Polymorphism and wrapping Python

Kirk McDonald kirklin.mcdonald at gmail.com
Sat Jun 3 01:29:24 PDT 2006


I'm currently writing a family of classes that wrap the object layers of 
the Python/C API. The class hierarchy looks something like this:

DPyObject
   DPyNumber
     DPyInteger
     DPyFloat
     (etc)
   DPySequence
     DPyString
     DPyList
     (etc)
   DPyMapping
     DPyDict
   (etc)

All of the classes on the second level are declared as "abstract," and 
(appropriately) represent the Python/C API's abstract objects layer. 
DPyObject and the classes on the third level are not abstract and 
represent the concrete objects layer. (Though I think I may eventually 
make DPyObject abstract, too.)

Behind this is a factory function that takes a PyObject* (the Python/C 
API's usual way of representing a Python object) and returns a instance 
of the proper subclass of DPyObject.

I have a question, then, of polymorphism, and how closely I should try 
to emulate Python.

In Python, if you try to (for example) add two instances of a class that 
doesn't have the __add__ method (Python's equivalent of opAdd) defined, 
Python will raise a TypeError.

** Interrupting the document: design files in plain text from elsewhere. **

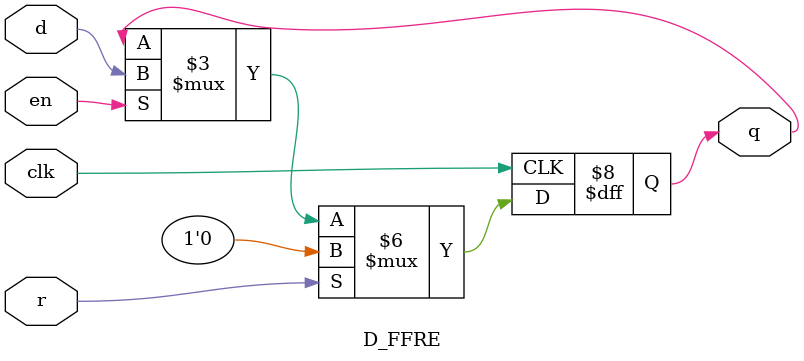
<source format=v>

module D_FF 
(
d,  
clk, 
q);
parameter WIDTH = 1;
input clk;
input [WIDTH-1:0] d;
output [WIDTH-1:0] q;
reg [WIDTH-1:0] q;
always @ (posedge clk) 
q <= d;
endmodule

// dffr: D flip-flop with active high synchronous reset
// Parametrized width; default of 1
module D_FFR 
(
d, 
r, 
clk, 
q);
parameter WIDTH = 1;
input r;
input clk;
input [WIDTH-1:0] d;
output [WIDTH-1:0] q;
reg [WIDTH-1:0] q;
always @ (posedge clk) 
if ( r ) 
q <= {WIDTH{1'b0}};
else
q <= d;
endmodule


// dffre: D flip-flop with active high enable and reset
// Parametrized width; default of 1
module D_FFRE
(
d,
en,
r,
clk,
q
);
parameter WIDTH = 1;
input en;
input r;
input clk;
input [WIDTH-1:0] d;
output [WIDTH-1:0] q;
reg [WIDTH-1:0] q;
always @ (posedge clk)
if ( r )
q <= {WIDTH{1'b0}};
else if (en)
q <= d;
else q <= q;
endmodule




</source>
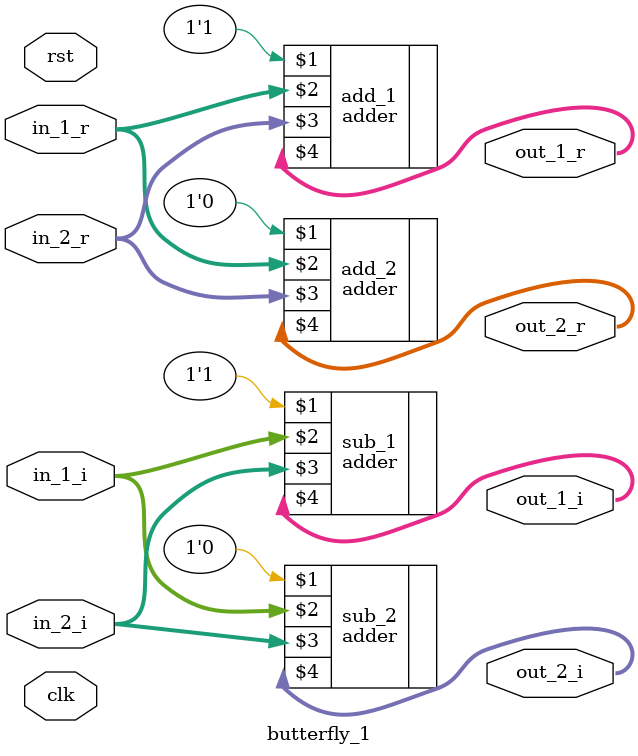
<source format=v>
module butterfly_1 #(parameter N = 3)
(
    input [(2 ** N) - 1 : 0] in_1_r, in_1_i, in_2_r, in_2_i,
    input clk, rst,
    output [(2 ** N) - 1 : 0] out_1_r, out_1_i, out_2_r, out_2_i
);
    // out_1 = in_1 + in_2
    adder #(.N(N)) add_1(1'b1, in_1_r, in_2_r, out_1_r);
    adder #(.N(N)) sub_1(1'b1, in_1_i, in_2_i, out_1_i);

    // out_2 = in_1 - in_2
    adder #(.N(N)) add_2(1'b0, in_1_r, in_2_r, out_2_r);
    adder #(.N(N)) sub_2(1'b0, in_1_i, in_2_i, out_2_i);

endmodule

</source>
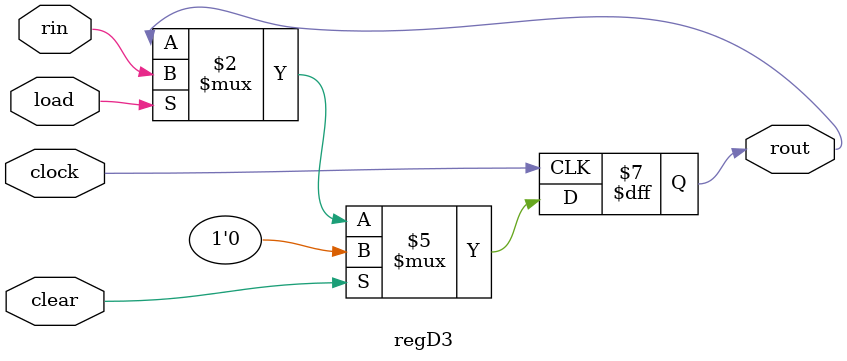
<source format=v>
`timescale 1ns / 1ps


module regD3(rout, rin, clear, load, clock);
    parameter Width = 1;
    output rout;
    reg rout;
    input rin;
    input clear, load, clock;
    
    always@ (posedge clock)
        if (clear)
            rout <= 0;
        else if (load)
            rout <= rin;
            
endmodule

</source>
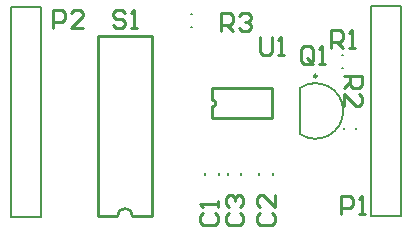
<source format=gto>
G04*
G04 #@! TF.GenerationSoftware,Altium Limited,Altium Designer,18.0.12 (696)*
G04*
G04 Layer_Color=65535*
%FSLAX25Y25*%
%MOIN*%
G70*
G01*
G75*
%ADD10C,0.01000*%
%ADD11C,0.00787*%
%ADD12C,0.00984*%
D10*
X166000Y111000D02*
G03*
X161000Y111000I-2500J0D01*
G01*
X192500Y147250D02*
G03*
X192500Y149750I0J1250D01*
G01*
X172500Y111000D02*
Y171000D01*
X154500D02*
X172500D01*
X154500Y111000D02*
Y171000D01*
Y111000D02*
X161000D01*
X166000D02*
X172500D01*
X192500Y143500D02*
Y147250D01*
Y149750D02*
Y153500D01*
X212500D01*
Y143500D02*
Y153500D01*
X192500Y143500D02*
X212500D01*
X208500Y170498D02*
Y165500D01*
X209500Y164500D01*
X211499D01*
X212499Y165500D01*
Y170498D01*
X214498Y164500D02*
X216497D01*
X215498D01*
Y170498D01*
X214498Y169498D01*
X163499Y178498D02*
X162499Y179498D01*
X160500D01*
X159500Y178498D01*
Y177499D01*
X160500Y176499D01*
X162499D01*
X163499Y175499D01*
Y174500D01*
X162499Y173500D01*
X160500D01*
X159500Y174500D01*
X165498Y173500D02*
X167497D01*
X166498D01*
Y179498D01*
X165498Y178498D01*
X195500Y172500D02*
Y178498D01*
X198499D01*
X199499Y177498D01*
Y175499D01*
X198499Y174499D01*
X195500D01*
X197499D02*
X199499Y172500D01*
X201498Y177498D02*
X202498Y178498D01*
X204497D01*
X205497Y177498D01*
Y176499D01*
X204497Y175499D01*
X203497D01*
X204497D01*
X205497Y174499D01*
Y173500D01*
X204497Y172500D01*
X202498D01*
X201498Y173500D01*
X236500Y157500D02*
X242498D01*
Y154501D01*
X241498Y153501D01*
X239499D01*
X238499Y154501D01*
Y157500D01*
Y155501D02*
X236500Y153501D01*
Y147503D02*
Y151502D01*
X240499Y147503D01*
X241498D01*
X242498Y148503D01*
Y150502D01*
X241498Y151502D01*
X232287Y167000D02*
Y172998D01*
X235286D01*
X236286Y171998D01*
Y169999D01*
X235286Y168999D01*
X232287D01*
X234287D02*
X236286Y167000D01*
X238285D02*
X240285D01*
X239285D01*
Y172998D01*
X238285Y171998D01*
X226299Y162600D02*
Y166598D01*
X225299Y167598D01*
X223300D01*
X222300Y166598D01*
Y162600D01*
X223300Y161600D01*
X225299D01*
X224299Y163599D02*
X226299Y161600D01*
X225299D02*
X226299Y162600D01*
X228298Y161600D02*
X230297D01*
X229298D01*
Y167598D01*
X228298Y166598D01*
X139500Y173500D02*
Y179498D01*
X142499D01*
X143499Y178498D01*
Y176499D01*
X142499Y175499D01*
X139500D01*
X149497Y173500D02*
X145498D01*
X149497Y177499D01*
Y178498D01*
X148497Y179498D01*
X146498D01*
X145498Y178498D01*
X235500Y111500D02*
Y117498D01*
X238499D01*
X239499Y116498D01*
Y114499D01*
X238499Y113499D01*
X235500D01*
X241498Y111500D02*
X243497D01*
X242498D01*
Y117498D01*
X241498Y116498D01*
X198002Y111999D02*
X197002Y110999D01*
Y109000D01*
X198002Y108000D01*
X202000D01*
X203000Y109000D01*
Y110999D01*
X202000Y111999D01*
X198002Y113998D02*
X197002Y114998D01*
Y116997D01*
X198002Y117997D01*
X199001D01*
X200001Y116997D01*
Y115997D01*
Y116997D01*
X201001Y117997D01*
X202000D01*
X203000Y116997D01*
Y114998D01*
X202000Y113998D01*
X208502Y111999D02*
X207502Y110999D01*
Y109000D01*
X208502Y108000D01*
X212500D01*
X213500Y109000D01*
Y110999D01*
X212500Y111999D01*
X213500Y117997D02*
Y113998D01*
X209501Y117997D01*
X208502D01*
X207502Y116997D01*
Y114998D01*
X208502Y113998D01*
X189502Y111999D02*
X188502Y110999D01*
Y109000D01*
X189502Y108000D01*
X193500D01*
X194500Y109000D01*
Y110999D01*
X193500Y111999D01*
X194500Y113998D02*
Y115997D01*
Y114998D01*
X188502D01*
X189502Y113998D01*
D11*
X221743Y138386D02*
G03*
X221742Y153613I5257J7614D01*
G01*
X125500Y110500D02*
Y180500D01*
Y110500D02*
X135500D01*
Y180500D01*
X125500D02*
X135500D01*
X185457Y178165D02*
X185850D01*
X185457Y173835D02*
X185850D01*
X245500Y110894D02*
Y180894D01*
Y110894D02*
X255500D01*
Y180894D01*
X245500D02*
X255500D01*
X240665Y139957D02*
Y140350D01*
X236335Y139957D02*
Y140350D01*
X235744Y164665D02*
X236138D01*
X235744Y160335D02*
X236138D01*
X208236Y124803D02*
Y125197D01*
X212764Y124803D02*
Y125197D01*
X190236Y124803D02*
Y125197D01*
X194764Y124803D02*
Y125197D01*
X197736Y124803D02*
Y125197D01*
X202264Y124803D02*
Y125197D01*
X221744Y138387D02*
Y153613D01*
D12*
X227492Y157614D02*
G03*
X227492Y157614I-492J0D01*
G01*
M02*

</source>
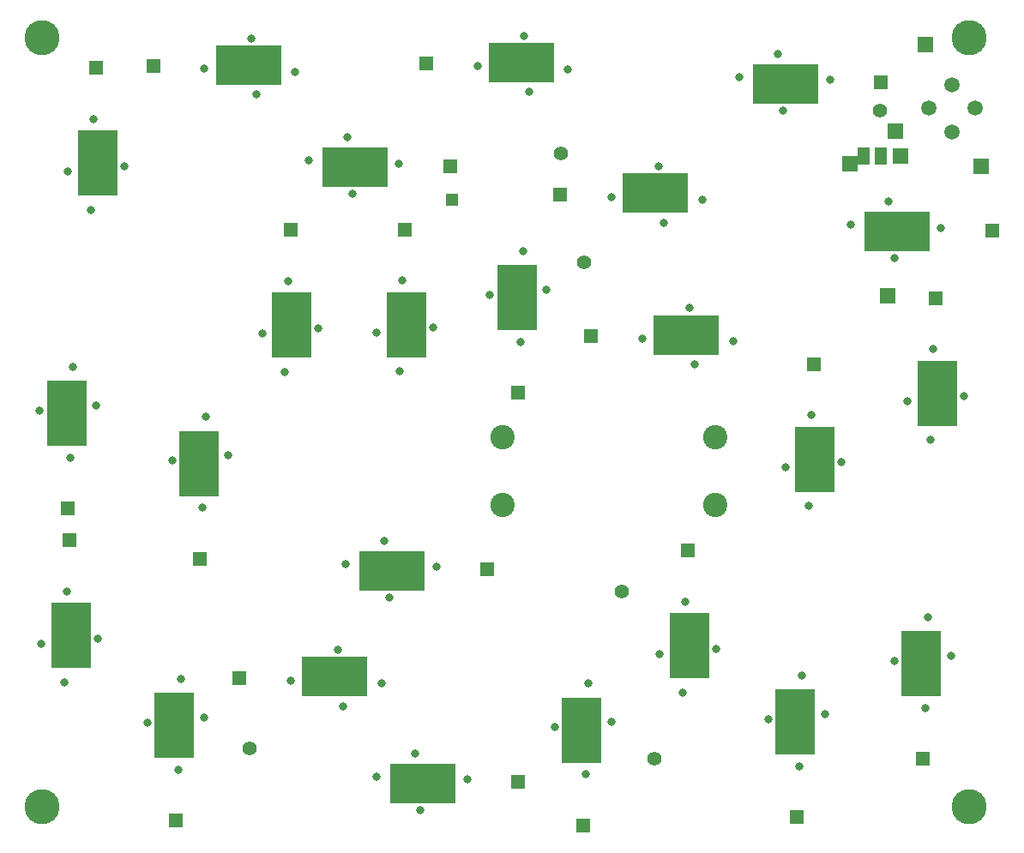
<source format=gts>
G75*
%MOIN*%
%OFA0B0*%
%FSLAX25Y25*%
%IPPOS*%
%LPD*%
%AMOC8*
5,1,8,0,0,1.08239X$1,22.5*
%
%ADD10C,0.13635*%
%ADD11R,0.25800X0.15800*%
%ADD12R,0.05792X0.05792*%
%ADD13C,0.03162*%
%ADD14R,0.15800X0.25800*%
%ADD15C,0.09461*%
%ADD16C,0.05950*%
%ADD17R,0.04737X0.06509*%
%ADD18R,0.06115X0.06115*%
%ADD19C,0.05550*%
%ADD20R,0.04762X0.04762*%
D10*
X0079740Y0059071D03*
X0439976Y0059071D03*
X0439976Y0358283D03*
X0079740Y0358283D03*
D11*
X0159969Y0347563D03*
X0201441Y0307783D03*
X0266110Y0348547D03*
X0318276Y0297760D03*
X0368921Y0340264D03*
X0412071Y0282783D03*
X0330244Y0242642D03*
X0215890Y0150894D03*
X0193591Y0109768D03*
X0227858Y0068217D03*
D12*
X0264858Y0068717D03*
X0289976Y0051945D03*
X0373047Y0055055D03*
X0422063Y0077693D03*
X0330921Y0158717D03*
X0264780Y0220094D03*
X0293244Y0242142D03*
X0281276Y0297260D03*
X0238441Y0308283D03*
X0220882Y0283559D03*
X0176394Y0283402D03*
X0122969Y0347063D03*
X0100803Y0346394D03*
X0229110Y0348047D03*
X0379740Y0231236D03*
X0427181Y0256827D03*
X0449071Y0283283D03*
X0405921Y0340764D03*
X0252890Y0151394D03*
X0156591Y0109268D03*
X0141157Y0155606D03*
X0090567Y0162654D03*
X0089780Y0175134D03*
X0131709Y0053756D03*
D13*
X0132732Y0073598D03*
X0120843Y0091866D03*
X0133835Y0108874D03*
X0142772Y0093913D03*
X0176433Y0108244D03*
X0194701Y0120134D03*
X0211709Y0107142D03*
X0196748Y0098205D03*
X0224701Y0079780D03*
X0209740Y0070843D03*
X0226748Y0057850D03*
X0245016Y0069740D03*
X0279110Y0090055D03*
X0292102Y0107063D03*
X0301039Y0092102D03*
X0291000Y0071787D03*
X0328795Y0103598D03*
X0319858Y0118559D03*
X0341787Y0120606D03*
X0329898Y0138874D03*
X0375173Y0110173D03*
X0384110Y0095213D03*
X0362181Y0093165D03*
X0374071Y0074898D03*
X0423087Y0097535D03*
X0411197Y0115803D03*
X0424189Y0132811D03*
X0433126Y0117850D03*
X0377614Y0176118D03*
X0368677Y0191079D03*
X0390606Y0193126D03*
X0378717Y0211394D03*
X0416118Y0216669D03*
X0425055Y0201709D03*
X0438047Y0218717D03*
X0426157Y0236984D03*
X0410961Y0272417D03*
X0393953Y0285409D03*
X0408913Y0294346D03*
X0429228Y0284307D03*
X0367811Y0329898D03*
X0350803Y0342890D03*
X0365764Y0351827D03*
X0386079Y0341787D03*
X0336394Y0295134D03*
X0321433Y0286197D03*
X0301118Y0296236D03*
X0319386Y0308126D03*
X0284228Y0345921D03*
X0269268Y0336984D03*
X0248953Y0347024D03*
X0267220Y0358913D03*
X0218598Y0309307D03*
X0200331Y0297417D03*
X0183323Y0310409D03*
X0198283Y0319346D03*
X0178087Y0344937D03*
X0163126Y0336000D03*
X0142811Y0346039D03*
X0161079Y0357929D03*
X0099780Y0326551D03*
X0111669Y0308283D03*
X0098677Y0291276D03*
X0089740Y0306236D03*
X0175370Y0263559D03*
X0187260Y0245291D03*
X0174268Y0228283D03*
X0165331Y0243244D03*
X0143283Y0210724D03*
X0152220Y0195764D03*
X0130291Y0193717D03*
X0142181Y0175449D03*
X0090803Y0194976D03*
X0078913Y0213244D03*
X0091906Y0230252D03*
X0100843Y0215291D03*
X0089543Y0142811D03*
X0101433Y0124543D03*
X0088441Y0107535D03*
X0079504Y0122496D03*
X0197772Y0153520D03*
X0212732Y0162457D03*
X0233047Y0152417D03*
X0214780Y0140528D03*
X0218756Y0228441D03*
X0209819Y0243402D03*
X0231748Y0245449D03*
X0253913Y0258205D03*
X0266906Y0275213D03*
X0275843Y0260252D03*
X0265803Y0239937D03*
X0313087Y0241118D03*
X0331354Y0253008D03*
X0348362Y0240016D03*
X0333402Y0231079D03*
X0219858Y0263717D03*
D14*
X0221382Y0246559D03*
X0264280Y0257094D03*
X0176894Y0246402D03*
X0140657Y0192606D03*
X0089280Y0212134D03*
X0091067Y0125654D03*
X0131209Y0090756D03*
X0289476Y0088945D03*
X0331421Y0121717D03*
X0372547Y0092055D03*
X0421563Y0114693D03*
X0380240Y0194236D03*
X0427681Y0219827D03*
X0101303Y0309394D03*
D15*
X0258756Y0202654D03*
X0258913Y0176630D03*
X0341591Y0176630D03*
X0341433Y0202654D03*
D16*
X0433559Y0321614D03*
X0424531Y0330646D03*
X0433559Y0339677D03*
X0442587Y0330646D03*
D17*
X0405685Y0312063D03*
X0399228Y0312063D03*
D18*
X0393717Y0309071D03*
X0413402Y0312024D03*
X0411433Y0321866D03*
X0444898Y0308087D03*
X0423244Y0355331D03*
X0408480Y0257890D03*
D19*
X0405528Y0329740D03*
X0290370Y0270685D03*
X0281512Y0313008D03*
X0305134Y0142732D03*
X0317929Y0077772D03*
X0160449Y0081709D03*
D20*
X0239189Y0295291D03*
M02*

</source>
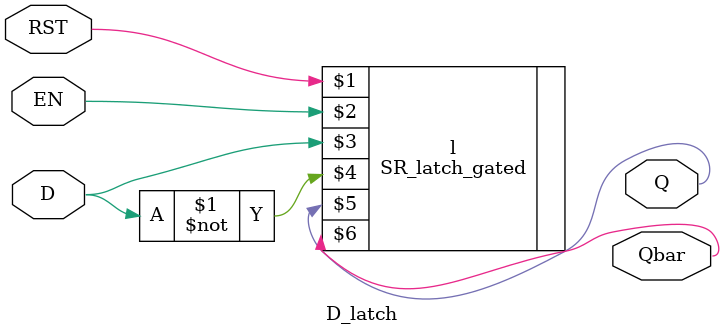
<source format=v>
`timescale 1ns / 1ps


module D_latch(
    input RST,
    input EN,
    input D,
    output Q,
    output Qbar
    );

    SR_latch_gated l(RST, EN, D, ~D, Q, Qbar);
    
endmodule

</source>
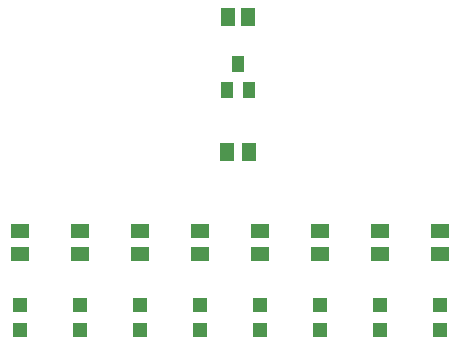
<source format=gtp>
G75*
%MOIN*%
%OFA0B0*%
%FSLAX24Y24*%
%IPPOS*%
%LPD*%
%AMOC8*
5,1,8,0,0,1.08239X$1,22.5*
%
%ADD10R,0.0512X0.0591*%
%ADD11R,0.0394X0.0551*%
%ADD12R,0.0630X0.0512*%
%ADD13R,0.0472X0.0472*%
D10*
X008306Y009180D03*
X009054Y009180D03*
X009015Y013680D03*
X008345Y013680D03*
D11*
X008680Y012113D03*
X008306Y011247D03*
X009054Y011247D03*
D12*
X009430Y006554D03*
X009430Y005806D03*
X007430Y005806D03*
X007430Y006554D03*
X005430Y006554D03*
X005430Y005806D03*
X003430Y005806D03*
X003430Y006554D03*
X001430Y006554D03*
X001430Y005806D03*
X011430Y005806D03*
X011430Y006554D03*
X013430Y006554D03*
X013430Y005806D03*
X015430Y005806D03*
X015430Y006554D03*
D13*
X001430Y003267D03*
X001430Y004093D03*
X003430Y004093D03*
X003430Y003267D03*
X005430Y003267D03*
X005430Y004093D03*
X007430Y004093D03*
X007430Y003267D03*
X009430Y003267D03*
X009430Y004093D03*
X011430Y004093D03*
X011430Y003267D03*
X013430Y003267D03*
X013430Y004093D03*
X015430Y004093D03*
X015430Y003267D03*
M02*

</source>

If you try to do this in D, it is a 
compile-time error.

At the moment, DPyObject doesn't define opAdd. DPyNumber does, like this:

DPyNumber opAdd(DPyNumber rhs) {
     return make_dpyobject(PyNumber_Add(m_ptr, rhs.m_ptr));
}

(If you're unfamiliar with the Python/C API, PyNumber_Add takes two 
PyObject* arguments and returns a new PyObject* with the result. m_ptr 
is the only member of DPyObject, and is a PyObject*. make_dpyobject is 
my factory function that returns the proper subclass of DPyObject based 
on the type of the PyObject* passed to it.)

If we have:

DPyObject o = new DPyInteger(5);
DPyObject p = new DPyInteger(10);
DPyObject q = o + p; // Error! DPyObject doesn't define opAdd.

I'm trying to decide if this is a problem. I can easily define this for 
DPyObject:

DPyObject opAdd(DPyObject rhs) { assert(false); }

Then the above example would work, but I'm not totally sure that this is 
desirable behavior. In Python it certainly would be: that language is 
all about the duck typing. It would certainly simplify the API, in that 
all DPyObject-derived classes would have the same interface (now there's 
an idea, I should write an interface...). But I still have this 
irrational fear that it is a bad idea.

Anyone have more insight than I can currently muster?